Suddenly I was aware that, as seemed, every eye in the camp had been fastened upon us two. My fingers shook while with show of nonchalance I resumed adjusting the halters.

"Gosh! Looked for a minute like you and him was to have it out proper," Jenks commented, matter of fact, when I came in. "Hazin' you a bit, was he? What'd he say?"

"He warned me to keep away from Mrs. Montoyo. Went so far as to lay claim to her himself, the whelp. Boasted of it."

"Throwed it in your face, did he? Wall, you goin' to let him cache her away?"

"Look here," I said desperately, still a-tremble: "Why do you men put that up to me? Why do you egg me on to interfere? She's no more to me than she is to you. Damn it, I'll take care of myself but I don't see why I should shoulder her, except that she's a woman and I won't see any woman mistreated."

He pulled his whiskers, and grinned.

"Dunno jest how fur you're elected. Looks like there was something between you and her—though I don't say for shore. But she's your kind; she may be a leetle devil, but she's your kind—been eddicated and acts the lady. She ain't our kind. Thunderation! What'd we do with her? She'd be better off marryin' Dan'l. He'd give her a home. If you hadn't been with this train I don't believe she'd have follered in. That's the proposition. You got to fight him anyway; he's set out to back you down. It's your fracas, isn't it?"

"I know it," I admitted. "He's been ugly toward me from the first, without reason."
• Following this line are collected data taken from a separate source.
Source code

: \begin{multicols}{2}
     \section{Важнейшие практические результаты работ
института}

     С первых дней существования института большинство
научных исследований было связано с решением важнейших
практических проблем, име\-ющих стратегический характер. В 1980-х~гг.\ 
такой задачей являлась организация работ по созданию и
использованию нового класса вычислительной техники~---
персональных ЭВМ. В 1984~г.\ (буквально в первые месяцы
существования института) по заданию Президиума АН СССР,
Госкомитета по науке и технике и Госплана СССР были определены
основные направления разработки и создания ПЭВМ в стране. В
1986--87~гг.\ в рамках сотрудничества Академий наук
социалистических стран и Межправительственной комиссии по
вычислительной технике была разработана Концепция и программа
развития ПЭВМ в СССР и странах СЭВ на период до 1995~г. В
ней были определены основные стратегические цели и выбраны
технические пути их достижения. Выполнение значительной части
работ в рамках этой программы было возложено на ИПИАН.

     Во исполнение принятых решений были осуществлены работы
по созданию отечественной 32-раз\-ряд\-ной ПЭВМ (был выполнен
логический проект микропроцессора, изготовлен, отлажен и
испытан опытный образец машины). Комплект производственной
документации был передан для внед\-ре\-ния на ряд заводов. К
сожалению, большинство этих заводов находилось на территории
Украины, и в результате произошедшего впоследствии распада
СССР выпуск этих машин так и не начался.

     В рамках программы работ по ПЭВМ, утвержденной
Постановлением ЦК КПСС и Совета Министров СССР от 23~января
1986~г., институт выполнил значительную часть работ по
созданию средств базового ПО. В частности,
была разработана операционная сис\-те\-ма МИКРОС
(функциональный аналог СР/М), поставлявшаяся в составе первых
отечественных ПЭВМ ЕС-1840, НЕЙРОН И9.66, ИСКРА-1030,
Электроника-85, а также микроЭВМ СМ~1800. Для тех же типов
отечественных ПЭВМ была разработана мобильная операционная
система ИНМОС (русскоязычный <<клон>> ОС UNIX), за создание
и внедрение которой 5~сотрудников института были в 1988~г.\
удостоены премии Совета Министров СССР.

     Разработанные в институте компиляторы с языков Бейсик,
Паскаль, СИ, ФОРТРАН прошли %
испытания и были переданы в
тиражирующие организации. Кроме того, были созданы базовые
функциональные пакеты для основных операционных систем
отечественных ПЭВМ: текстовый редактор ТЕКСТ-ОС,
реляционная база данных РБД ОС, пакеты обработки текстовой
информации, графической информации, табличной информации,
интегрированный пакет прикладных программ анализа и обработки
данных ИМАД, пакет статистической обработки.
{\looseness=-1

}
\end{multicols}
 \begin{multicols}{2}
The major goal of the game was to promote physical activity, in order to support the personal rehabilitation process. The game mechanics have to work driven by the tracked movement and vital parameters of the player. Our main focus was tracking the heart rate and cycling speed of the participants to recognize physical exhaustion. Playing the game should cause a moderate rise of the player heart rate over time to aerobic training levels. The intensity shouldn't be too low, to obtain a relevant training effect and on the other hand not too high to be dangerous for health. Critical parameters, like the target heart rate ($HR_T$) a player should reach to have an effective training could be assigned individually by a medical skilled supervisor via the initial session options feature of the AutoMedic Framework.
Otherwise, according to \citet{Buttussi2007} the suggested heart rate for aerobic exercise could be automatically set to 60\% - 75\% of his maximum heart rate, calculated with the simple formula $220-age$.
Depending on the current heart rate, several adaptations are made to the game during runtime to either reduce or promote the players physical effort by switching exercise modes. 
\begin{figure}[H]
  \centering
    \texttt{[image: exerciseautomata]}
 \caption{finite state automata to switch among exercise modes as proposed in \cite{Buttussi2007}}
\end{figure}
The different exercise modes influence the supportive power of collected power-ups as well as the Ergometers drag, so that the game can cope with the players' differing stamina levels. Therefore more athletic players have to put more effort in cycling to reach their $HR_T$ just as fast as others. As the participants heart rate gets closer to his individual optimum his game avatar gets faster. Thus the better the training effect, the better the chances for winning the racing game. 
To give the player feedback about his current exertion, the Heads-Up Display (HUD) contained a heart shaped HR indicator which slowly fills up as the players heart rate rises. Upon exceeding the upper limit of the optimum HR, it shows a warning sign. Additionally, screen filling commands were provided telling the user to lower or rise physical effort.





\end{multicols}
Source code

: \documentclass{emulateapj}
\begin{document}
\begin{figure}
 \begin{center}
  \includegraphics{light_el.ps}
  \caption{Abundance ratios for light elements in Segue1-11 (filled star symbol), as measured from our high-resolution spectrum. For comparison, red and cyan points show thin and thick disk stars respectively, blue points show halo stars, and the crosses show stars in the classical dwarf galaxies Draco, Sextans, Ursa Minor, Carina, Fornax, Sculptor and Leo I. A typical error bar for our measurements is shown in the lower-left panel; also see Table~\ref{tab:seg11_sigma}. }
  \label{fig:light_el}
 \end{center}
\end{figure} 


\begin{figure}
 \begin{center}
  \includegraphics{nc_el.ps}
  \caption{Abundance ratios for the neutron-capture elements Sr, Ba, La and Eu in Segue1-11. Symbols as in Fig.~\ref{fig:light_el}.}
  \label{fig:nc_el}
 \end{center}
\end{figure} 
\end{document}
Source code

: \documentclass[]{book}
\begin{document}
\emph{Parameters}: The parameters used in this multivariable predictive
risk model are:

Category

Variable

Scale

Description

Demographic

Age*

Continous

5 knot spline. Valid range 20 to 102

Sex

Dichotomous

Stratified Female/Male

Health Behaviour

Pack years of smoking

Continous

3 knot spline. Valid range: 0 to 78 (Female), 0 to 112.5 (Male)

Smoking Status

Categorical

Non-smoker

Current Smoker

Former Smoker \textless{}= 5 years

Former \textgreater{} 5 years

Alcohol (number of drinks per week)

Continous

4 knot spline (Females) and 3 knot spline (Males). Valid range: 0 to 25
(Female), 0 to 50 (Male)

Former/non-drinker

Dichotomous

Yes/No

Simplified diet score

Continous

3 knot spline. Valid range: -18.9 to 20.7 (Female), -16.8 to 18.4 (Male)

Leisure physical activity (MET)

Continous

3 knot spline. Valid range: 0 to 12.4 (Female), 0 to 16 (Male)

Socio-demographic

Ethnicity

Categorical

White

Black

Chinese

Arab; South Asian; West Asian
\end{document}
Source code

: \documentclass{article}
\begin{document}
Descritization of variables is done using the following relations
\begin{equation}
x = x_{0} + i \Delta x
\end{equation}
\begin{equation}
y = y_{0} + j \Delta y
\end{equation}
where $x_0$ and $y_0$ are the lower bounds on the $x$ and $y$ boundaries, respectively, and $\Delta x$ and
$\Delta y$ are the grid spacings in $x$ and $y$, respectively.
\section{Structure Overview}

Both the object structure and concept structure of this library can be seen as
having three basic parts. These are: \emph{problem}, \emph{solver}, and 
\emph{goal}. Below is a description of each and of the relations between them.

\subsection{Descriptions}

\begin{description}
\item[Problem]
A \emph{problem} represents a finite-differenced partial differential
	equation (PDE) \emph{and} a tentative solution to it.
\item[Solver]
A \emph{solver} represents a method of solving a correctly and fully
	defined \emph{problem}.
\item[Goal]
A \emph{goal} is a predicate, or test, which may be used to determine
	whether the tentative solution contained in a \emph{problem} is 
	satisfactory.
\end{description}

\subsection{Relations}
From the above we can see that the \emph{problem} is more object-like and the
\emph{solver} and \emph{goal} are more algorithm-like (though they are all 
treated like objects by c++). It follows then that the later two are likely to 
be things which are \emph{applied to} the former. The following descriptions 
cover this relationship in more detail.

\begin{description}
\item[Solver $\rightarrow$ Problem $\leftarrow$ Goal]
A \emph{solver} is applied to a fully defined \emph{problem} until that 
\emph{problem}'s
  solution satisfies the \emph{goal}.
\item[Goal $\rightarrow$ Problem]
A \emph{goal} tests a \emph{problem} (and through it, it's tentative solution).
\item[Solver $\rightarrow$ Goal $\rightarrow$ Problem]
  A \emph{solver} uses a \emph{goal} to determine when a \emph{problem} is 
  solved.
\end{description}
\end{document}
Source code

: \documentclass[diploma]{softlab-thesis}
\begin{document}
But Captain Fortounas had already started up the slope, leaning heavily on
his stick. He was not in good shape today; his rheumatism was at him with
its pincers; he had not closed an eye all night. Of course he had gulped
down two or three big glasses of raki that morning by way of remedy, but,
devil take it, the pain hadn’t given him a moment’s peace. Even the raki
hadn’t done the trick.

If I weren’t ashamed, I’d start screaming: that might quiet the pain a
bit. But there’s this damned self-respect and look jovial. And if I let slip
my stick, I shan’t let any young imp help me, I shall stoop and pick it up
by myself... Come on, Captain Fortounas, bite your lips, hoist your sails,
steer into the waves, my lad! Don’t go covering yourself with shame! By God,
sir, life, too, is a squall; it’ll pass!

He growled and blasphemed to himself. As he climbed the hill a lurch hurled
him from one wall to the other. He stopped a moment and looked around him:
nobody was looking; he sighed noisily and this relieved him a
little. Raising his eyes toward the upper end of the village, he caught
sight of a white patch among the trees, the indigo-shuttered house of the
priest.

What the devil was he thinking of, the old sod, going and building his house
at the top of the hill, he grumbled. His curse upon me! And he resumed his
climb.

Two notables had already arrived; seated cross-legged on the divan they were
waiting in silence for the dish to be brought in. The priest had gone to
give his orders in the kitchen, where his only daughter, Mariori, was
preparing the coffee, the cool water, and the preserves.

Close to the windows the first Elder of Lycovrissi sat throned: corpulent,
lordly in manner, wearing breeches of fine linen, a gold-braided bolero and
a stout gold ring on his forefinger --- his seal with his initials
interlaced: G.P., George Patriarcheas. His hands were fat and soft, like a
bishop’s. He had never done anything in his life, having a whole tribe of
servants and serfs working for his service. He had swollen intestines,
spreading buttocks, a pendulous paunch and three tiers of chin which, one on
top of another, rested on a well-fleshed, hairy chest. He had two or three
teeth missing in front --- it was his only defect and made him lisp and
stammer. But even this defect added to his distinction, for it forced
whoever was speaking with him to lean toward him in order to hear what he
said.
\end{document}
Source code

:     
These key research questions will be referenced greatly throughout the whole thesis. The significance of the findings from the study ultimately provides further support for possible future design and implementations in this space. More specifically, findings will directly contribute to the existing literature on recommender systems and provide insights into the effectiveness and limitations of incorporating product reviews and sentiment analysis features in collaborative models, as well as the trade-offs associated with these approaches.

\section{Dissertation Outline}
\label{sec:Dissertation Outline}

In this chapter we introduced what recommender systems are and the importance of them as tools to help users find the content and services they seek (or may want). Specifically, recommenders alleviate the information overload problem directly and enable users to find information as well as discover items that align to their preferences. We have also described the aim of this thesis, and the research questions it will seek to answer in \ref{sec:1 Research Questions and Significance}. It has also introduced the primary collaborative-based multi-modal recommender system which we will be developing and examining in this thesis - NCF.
"Reckoned to amuse himself. He's one o' them fellers that think to show off by ridin' somebody they think they can ride. The boys hate to see you lay down to that; for you'd better call him and eat lead or else quit the country. So you might as well give him a full dose and take the pot."

"What pot?"

"The woman, o' course."

"I tell you, Mrs. Montoyo has nothing to do with it, any more than any woman. It's a matter between him and me—he began it by jeering at me before she appeared. I want her left out of it."

"Oh, pshaw!" Jenks scoffed. "That can't be did. He's fetched her into it. What do you aim to do, then? Dodge her? When you're dodgin' her you're dodgin' him, or so he'll take it."

"I'll not dodge him, you can bet on that," I vowed. "I don't seek her, nor him; but I shall not go out of my way to avoid either of them."

"And when you give him his dose, what'll you do?"

"If that is forced upon me, nothing. It will be in defense of my rights, won't it? But I don't want any further trouble with him. I hope to God I won't have."

"Shore," Jenks soothed. "You're not a killer. All the same, you're elected; he began it and you'll have to finish it. Then you'll needs look out for yourself and her too, for he's made her the stakes."

"Why will I?"

"Got to. The hull train thinks so, one way or t'other, and you're white."

"She can stay with the Mormons, if she wants to."

"Oh, yes; if she wants to. But do you reckon she does? Not much! She's lookin' to you—she's lookin' to you. She's a smart leetle piece—knows how to play her cards, and she's got you and Dan'l goin'."

"But she's married. You can't expect——"

"Oh, yes," he wagged again, interrupting. "Shore. There's Montoyo. I don't envy you your job, but damn' if you mightn't work harder and do wuss. She's a clipper, and I never did hear anything 'specially bad of her, beyond cappin'. Whoa, Jinny!"

I wrathfully cogitated. Now I began to hate her. I was a tool to her hand, once more, was I? And how had it come about? She had not directly besought me to it—not by word. Daniel had decreed, and already our antagonism had been on. And I had defied him—naturally. He should not bilk me of free movement. But the issue might, on the face of it, appear to be she. As I tugged at the harness, under breath I cursed the scurvy turn of events; and in seeking to place the blame found amazing cleverness in her. Just the same, I was not going to kill him for her account; never, never! And I wished to the deuce that she'd kept clear of me.

Jenks was speaking.

"So the fust chance you get you might as well walk straight into him, call him all the names you can lay tongue to, and when he makes a move for his gun beat him to the draw and come up shootin'. Then it'll be over with. The longer it hangs, the less peace you'll have; for you've got to do it sooner or later. It's you or him."